Dataset records:
## Begin

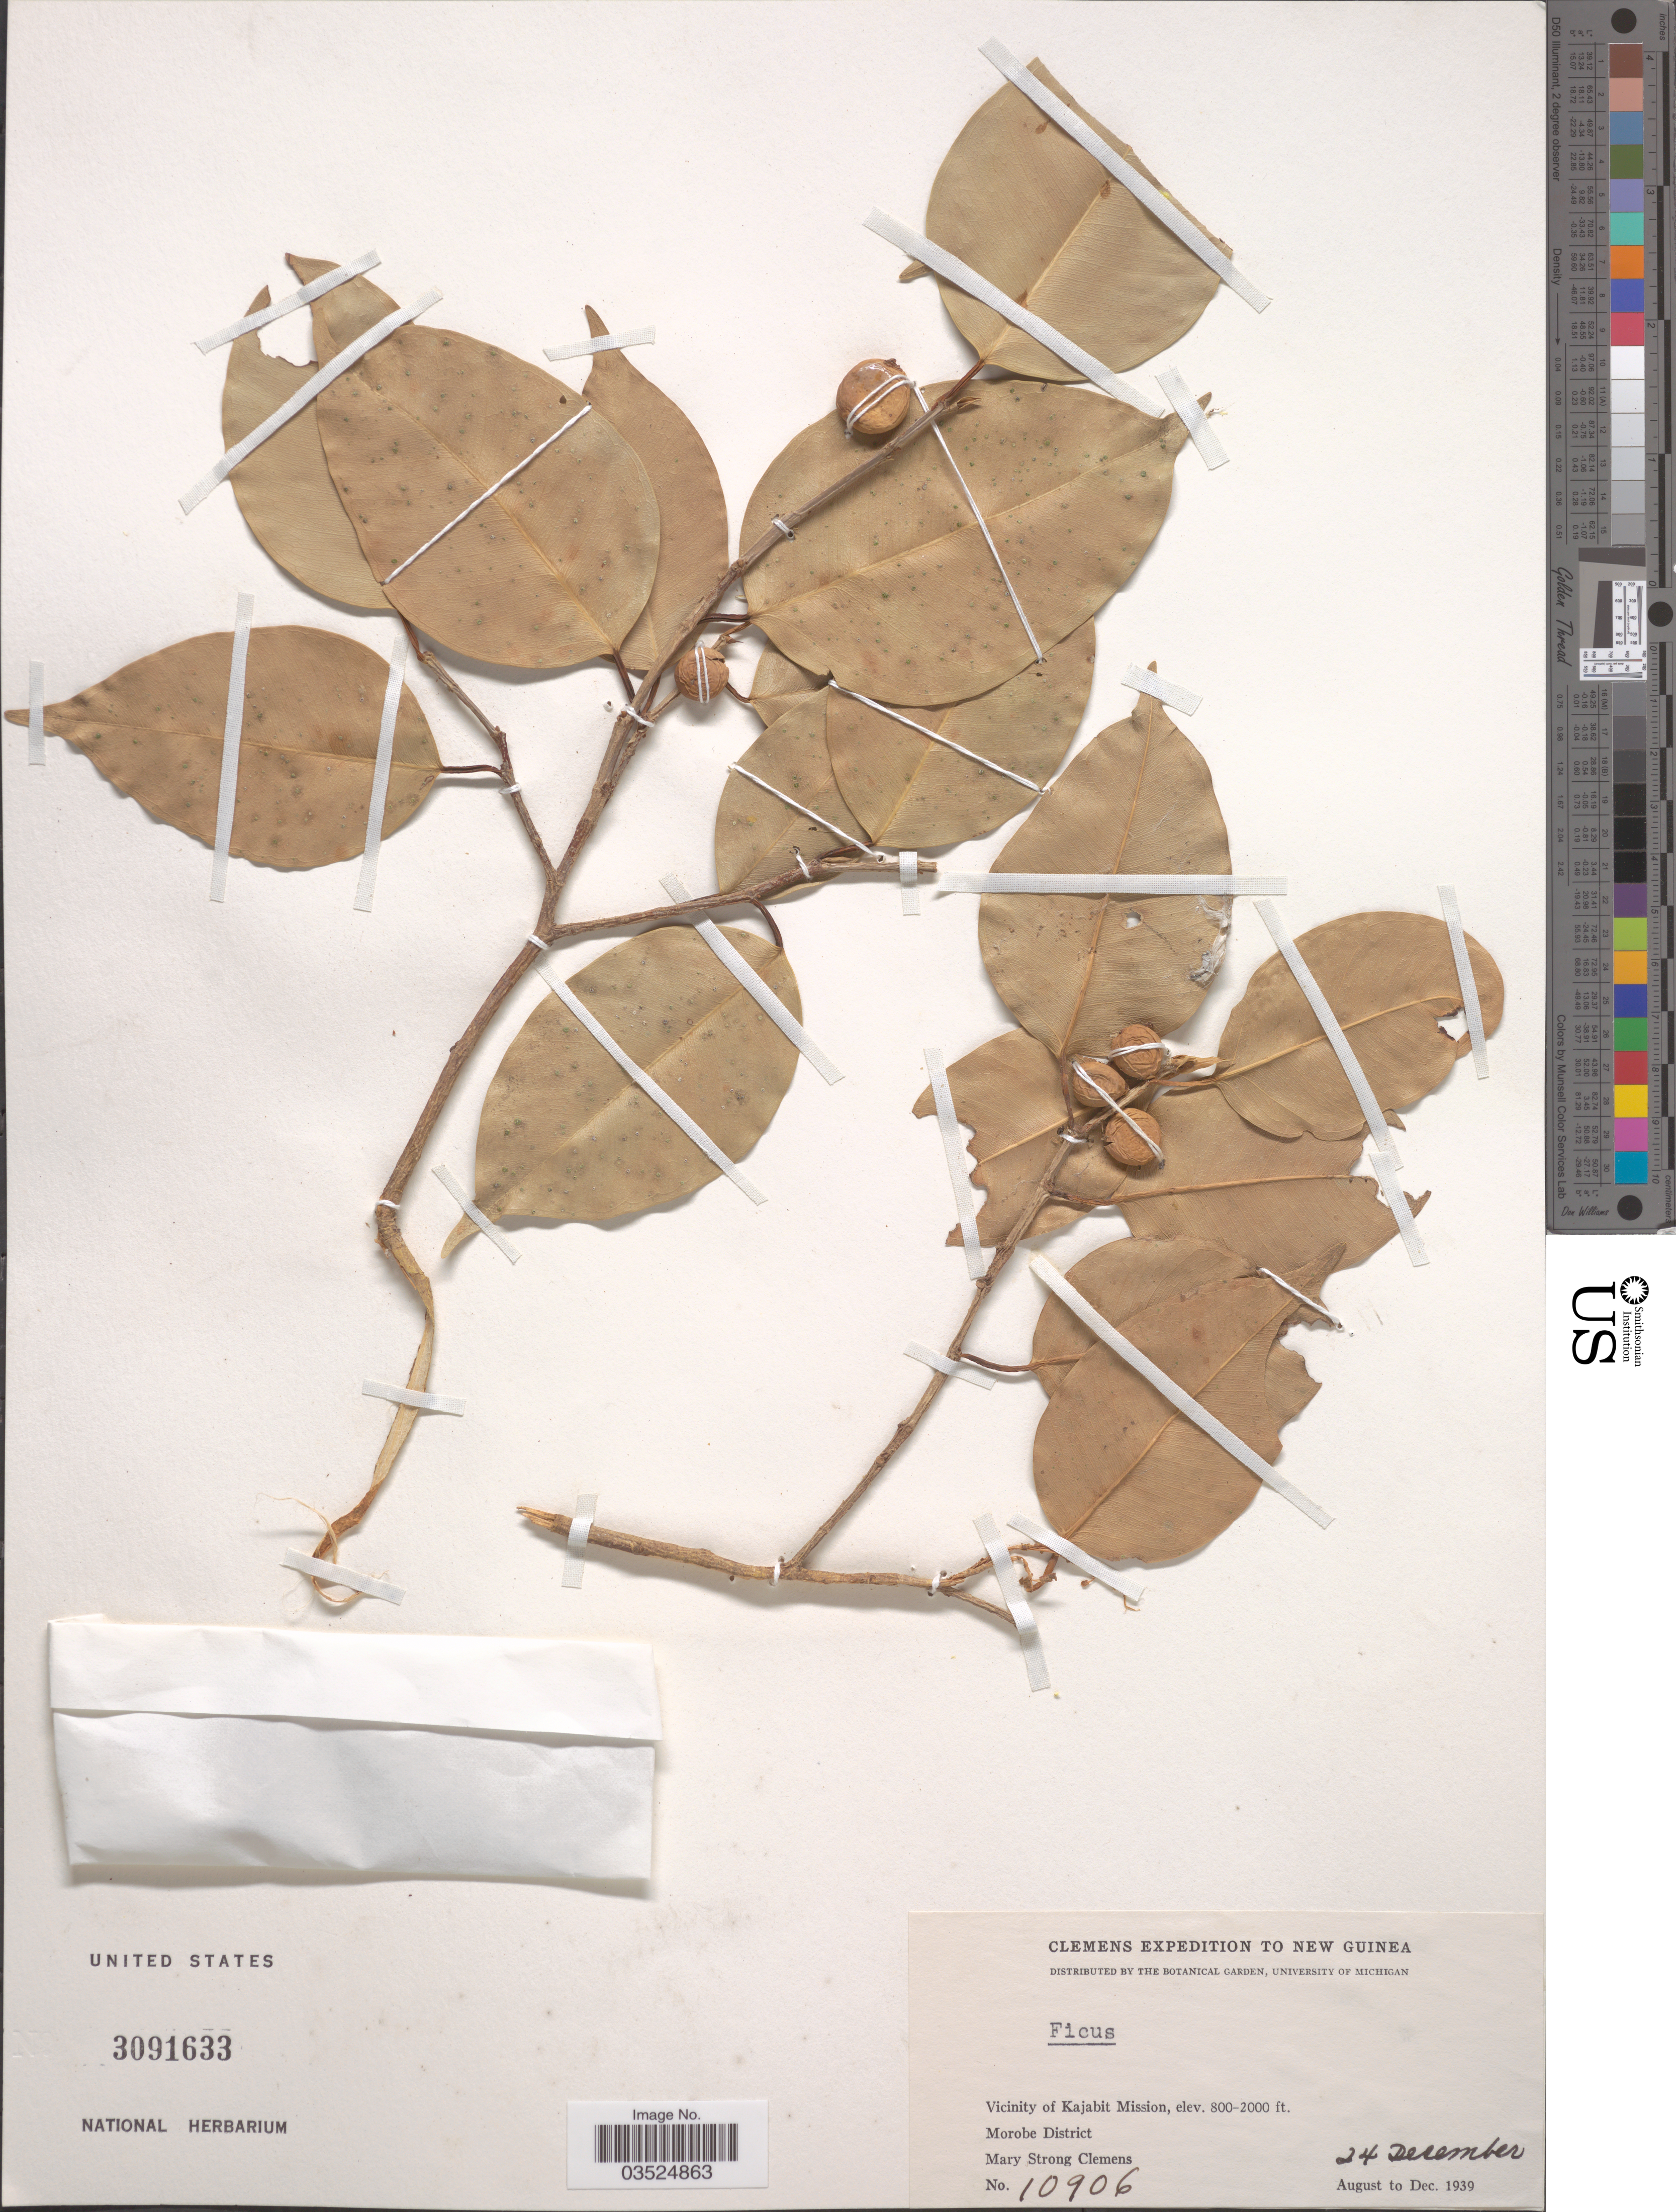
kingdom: Plantae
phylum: Tracheophyta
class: Magnoliopsida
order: Rosales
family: Moraceae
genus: Ficus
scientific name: Ficus sp.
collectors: M. S. Clemens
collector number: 10906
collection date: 1939-12-24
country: Papua New Guinea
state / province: Morobe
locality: New Guinea. Vicinity of Kajabit Mission, Morobe District.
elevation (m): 244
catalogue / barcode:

## End

Written problem:
Copy every line of the material above word for word, leaving out the picture.

Response to this exercise:
kingdom: Plantae
phylum: Tracheophyta
class: Magnoliopsida
order: Rosales
family: Moraceae
genus: Ficus
scientific name: Ficus sp.
collectors: M. S. Clemens
collector number: 10906
collection date: 1939-12-24
country: Papua New Guinea
state / province: Morobe
locality: New Guinea. Vicinity of Kajabit Mission, Morobe District.
elevation (m): 244
catalogue / barcode:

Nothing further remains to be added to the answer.